When Danson met Steenburgen on the set of Pontiac Moon in 1993, she was in a similar headspace to his. She was a newly single mother of two, having divorced Malcolm McDowell in 1990, and, like her co-star, she had all but given up on love.

“I announced to all my friends — not dramatically, but very seriously — that I was done with relationships,” she told Closer

That all changed one fateful day. The actors, who were tasked with playing a married couple, spent five hours shooting a canoe scene that would alter their lives forever. As Danson told the magazine, “We went out as friends and by the time we came back, we were in love.”

The timing of their encounter, which may have seemed odd at first, was actually perfect, as the pair had similar experiences to bond over.

As Danson explained, “We found each other when I was 45 and she was 40 — we had lived a bit.”

Both of us stared down some demons within ourselves, and it was lucky that we met then.

Ted Danson, Closer Weekly

They soon restored each other’s faith in love and were married in 1995.

True love gets stronger with age 

While Danson experienced his first three relationships crumble over time, with Steenburgen he learned a valuable lesson: True love gets stronger with age.

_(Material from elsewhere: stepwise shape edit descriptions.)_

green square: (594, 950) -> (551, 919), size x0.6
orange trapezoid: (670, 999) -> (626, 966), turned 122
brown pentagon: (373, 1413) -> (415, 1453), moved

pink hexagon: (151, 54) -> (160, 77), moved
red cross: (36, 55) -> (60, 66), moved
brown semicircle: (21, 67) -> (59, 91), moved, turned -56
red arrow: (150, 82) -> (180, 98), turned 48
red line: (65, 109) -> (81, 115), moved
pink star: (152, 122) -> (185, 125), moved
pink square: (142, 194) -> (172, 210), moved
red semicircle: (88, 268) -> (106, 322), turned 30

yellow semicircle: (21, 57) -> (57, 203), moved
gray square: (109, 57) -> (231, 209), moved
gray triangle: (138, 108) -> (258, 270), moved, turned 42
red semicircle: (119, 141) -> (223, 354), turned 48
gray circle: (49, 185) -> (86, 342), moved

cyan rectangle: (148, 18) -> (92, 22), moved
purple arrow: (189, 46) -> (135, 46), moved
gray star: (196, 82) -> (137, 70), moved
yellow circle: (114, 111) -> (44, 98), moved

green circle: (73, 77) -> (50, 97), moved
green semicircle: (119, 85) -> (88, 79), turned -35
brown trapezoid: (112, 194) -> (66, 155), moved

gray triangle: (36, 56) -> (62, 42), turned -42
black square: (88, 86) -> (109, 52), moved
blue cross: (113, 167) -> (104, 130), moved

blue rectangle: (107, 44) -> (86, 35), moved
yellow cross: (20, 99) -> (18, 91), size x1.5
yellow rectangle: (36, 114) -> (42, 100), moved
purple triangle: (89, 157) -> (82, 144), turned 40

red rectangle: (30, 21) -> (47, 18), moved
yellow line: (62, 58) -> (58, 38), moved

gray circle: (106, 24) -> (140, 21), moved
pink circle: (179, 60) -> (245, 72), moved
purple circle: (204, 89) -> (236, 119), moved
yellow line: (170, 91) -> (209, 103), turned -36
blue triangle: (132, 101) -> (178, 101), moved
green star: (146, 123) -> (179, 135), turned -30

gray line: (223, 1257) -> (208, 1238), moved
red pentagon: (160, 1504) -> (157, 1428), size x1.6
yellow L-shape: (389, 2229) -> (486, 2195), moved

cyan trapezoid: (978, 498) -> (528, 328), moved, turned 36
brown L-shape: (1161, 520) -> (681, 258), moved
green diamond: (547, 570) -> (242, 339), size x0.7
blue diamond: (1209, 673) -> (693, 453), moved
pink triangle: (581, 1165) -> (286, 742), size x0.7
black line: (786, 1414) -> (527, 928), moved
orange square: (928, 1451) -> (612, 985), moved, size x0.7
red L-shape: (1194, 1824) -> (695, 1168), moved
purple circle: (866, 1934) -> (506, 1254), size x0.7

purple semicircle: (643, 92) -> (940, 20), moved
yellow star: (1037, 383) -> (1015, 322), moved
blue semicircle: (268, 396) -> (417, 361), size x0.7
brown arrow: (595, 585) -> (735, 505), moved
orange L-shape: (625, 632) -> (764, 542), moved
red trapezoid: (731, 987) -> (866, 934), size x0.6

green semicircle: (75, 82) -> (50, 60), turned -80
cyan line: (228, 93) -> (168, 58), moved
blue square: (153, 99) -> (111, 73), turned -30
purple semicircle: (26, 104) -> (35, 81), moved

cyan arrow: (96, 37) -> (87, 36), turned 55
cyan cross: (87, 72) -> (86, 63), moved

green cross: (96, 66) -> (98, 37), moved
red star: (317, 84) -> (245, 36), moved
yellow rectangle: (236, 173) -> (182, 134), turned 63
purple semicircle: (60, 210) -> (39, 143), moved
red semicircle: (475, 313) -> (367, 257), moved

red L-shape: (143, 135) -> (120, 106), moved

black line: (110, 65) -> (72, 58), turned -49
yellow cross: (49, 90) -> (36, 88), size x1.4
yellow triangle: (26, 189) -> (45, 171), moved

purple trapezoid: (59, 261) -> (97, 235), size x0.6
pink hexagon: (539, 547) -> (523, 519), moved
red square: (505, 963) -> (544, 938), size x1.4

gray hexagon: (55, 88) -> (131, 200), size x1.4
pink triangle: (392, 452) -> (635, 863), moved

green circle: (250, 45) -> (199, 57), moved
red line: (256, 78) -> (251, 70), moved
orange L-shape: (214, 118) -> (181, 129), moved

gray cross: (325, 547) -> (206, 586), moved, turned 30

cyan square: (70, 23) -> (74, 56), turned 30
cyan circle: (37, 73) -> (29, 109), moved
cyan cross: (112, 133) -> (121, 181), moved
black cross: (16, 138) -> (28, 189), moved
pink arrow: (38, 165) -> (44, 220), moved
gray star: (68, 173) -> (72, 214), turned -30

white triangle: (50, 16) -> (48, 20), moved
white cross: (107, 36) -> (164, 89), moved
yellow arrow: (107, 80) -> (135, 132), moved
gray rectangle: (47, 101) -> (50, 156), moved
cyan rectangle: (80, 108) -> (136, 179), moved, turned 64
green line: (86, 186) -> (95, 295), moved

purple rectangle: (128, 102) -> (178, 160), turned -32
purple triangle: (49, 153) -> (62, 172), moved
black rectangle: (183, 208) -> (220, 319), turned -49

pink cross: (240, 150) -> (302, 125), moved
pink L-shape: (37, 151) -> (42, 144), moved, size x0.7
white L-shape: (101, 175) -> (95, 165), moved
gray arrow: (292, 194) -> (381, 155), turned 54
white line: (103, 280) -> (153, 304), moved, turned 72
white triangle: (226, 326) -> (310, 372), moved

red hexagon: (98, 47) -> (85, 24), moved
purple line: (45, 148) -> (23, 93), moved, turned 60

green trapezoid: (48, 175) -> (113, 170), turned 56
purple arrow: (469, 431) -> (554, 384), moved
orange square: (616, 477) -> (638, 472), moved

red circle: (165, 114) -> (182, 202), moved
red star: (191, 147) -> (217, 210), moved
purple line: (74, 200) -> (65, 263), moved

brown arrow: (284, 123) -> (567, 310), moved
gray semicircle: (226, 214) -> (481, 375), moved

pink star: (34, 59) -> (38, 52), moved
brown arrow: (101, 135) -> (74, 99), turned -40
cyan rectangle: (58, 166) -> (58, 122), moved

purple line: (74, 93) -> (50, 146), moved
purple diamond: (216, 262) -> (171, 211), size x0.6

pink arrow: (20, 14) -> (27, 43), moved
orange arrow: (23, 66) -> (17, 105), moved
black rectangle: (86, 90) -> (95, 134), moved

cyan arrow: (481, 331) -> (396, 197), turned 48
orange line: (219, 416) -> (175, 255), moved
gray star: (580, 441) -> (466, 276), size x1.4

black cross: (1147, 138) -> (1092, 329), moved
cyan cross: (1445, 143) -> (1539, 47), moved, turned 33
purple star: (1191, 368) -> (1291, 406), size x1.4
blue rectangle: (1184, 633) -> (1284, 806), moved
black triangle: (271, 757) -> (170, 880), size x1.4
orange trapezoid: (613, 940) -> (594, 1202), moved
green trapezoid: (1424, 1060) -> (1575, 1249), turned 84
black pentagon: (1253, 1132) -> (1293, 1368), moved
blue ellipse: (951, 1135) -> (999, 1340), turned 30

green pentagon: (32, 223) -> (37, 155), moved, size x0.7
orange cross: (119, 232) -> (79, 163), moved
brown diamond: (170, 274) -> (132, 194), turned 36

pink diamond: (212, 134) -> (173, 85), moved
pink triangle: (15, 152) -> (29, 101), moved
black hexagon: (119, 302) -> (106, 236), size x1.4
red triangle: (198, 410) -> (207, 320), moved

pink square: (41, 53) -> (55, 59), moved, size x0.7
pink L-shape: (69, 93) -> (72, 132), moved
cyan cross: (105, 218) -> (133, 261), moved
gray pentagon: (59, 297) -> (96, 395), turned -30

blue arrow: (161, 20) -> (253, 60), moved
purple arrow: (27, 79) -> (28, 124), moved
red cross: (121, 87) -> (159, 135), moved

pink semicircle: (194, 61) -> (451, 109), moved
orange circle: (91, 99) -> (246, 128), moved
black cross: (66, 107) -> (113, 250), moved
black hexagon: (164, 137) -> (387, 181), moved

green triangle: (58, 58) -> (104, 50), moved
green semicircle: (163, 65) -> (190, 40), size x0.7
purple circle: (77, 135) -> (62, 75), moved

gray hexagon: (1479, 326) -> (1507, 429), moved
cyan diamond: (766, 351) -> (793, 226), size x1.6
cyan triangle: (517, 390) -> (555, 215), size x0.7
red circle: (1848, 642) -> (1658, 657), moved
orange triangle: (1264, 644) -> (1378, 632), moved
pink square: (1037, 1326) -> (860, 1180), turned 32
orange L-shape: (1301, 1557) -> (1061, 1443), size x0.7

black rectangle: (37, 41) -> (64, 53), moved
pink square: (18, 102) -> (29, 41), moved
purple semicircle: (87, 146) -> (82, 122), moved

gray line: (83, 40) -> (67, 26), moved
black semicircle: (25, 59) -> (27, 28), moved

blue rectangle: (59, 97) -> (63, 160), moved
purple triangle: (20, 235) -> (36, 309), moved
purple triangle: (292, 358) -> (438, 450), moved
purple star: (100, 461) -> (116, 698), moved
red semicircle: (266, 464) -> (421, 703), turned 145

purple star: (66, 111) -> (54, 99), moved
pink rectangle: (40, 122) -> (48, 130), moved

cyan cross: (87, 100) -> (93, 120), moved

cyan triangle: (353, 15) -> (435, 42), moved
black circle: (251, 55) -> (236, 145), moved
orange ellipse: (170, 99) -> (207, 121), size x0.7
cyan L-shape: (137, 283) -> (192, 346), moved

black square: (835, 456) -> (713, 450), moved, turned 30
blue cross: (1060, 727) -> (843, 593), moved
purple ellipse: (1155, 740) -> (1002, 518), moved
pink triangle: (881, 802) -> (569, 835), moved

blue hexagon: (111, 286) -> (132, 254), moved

When faced with hardships, personal growth, and changing outlooks on life, true love doesn’t dissolve. Rather, it’s able to withstand anything you throw at it.

Which explains why the couple is as crazy in love today as they were when they first met. 

“I’m madly in love with Mary,” Danson proclaimed in 2017, gushing, “She’s a remarkable human being so I’m just incredibly blessed. It feels like heaven on Earth,” he continued with the following love quote. “If I were to die, I can say, I know what it’s like to be loved and to love.”

The feeling is mutual. “I’m ridiculously in love with him,” Steenburgen proclaimed in 2018. “I find him endlessly fascinating. He surprises me all the time and most of all he makes me laugh.” 

Ted and Mary’s biggest lesson:

It’s easy to have regrets or second-guess your choices in life, especially when the outcome isn’t the one you’d hoped for, but consider this: If you were to change even a single element of your past, your present might look very different.

This is a truth Danson is acutely aware of. As he told AARP Magazine, “If I corrected my mistakes — which are cringers — would I take them away if it were to alter anything about where I am now? No. Life is messy. The older I get, the more I realize it’s okay to be imperfect,” he noted. “Because you can still grow and make changes in your life.” 

Rather than pondering the what-ifs, use every experience, both good and bad, as an opportunity to learn. Treat failure as a chance to grow and better yourself and remember that your present is the result of everything that came before it, so there’s no time for regret. Instead, trust that you’re exactly where you’re supposed to be or, at least, that you’re headed there.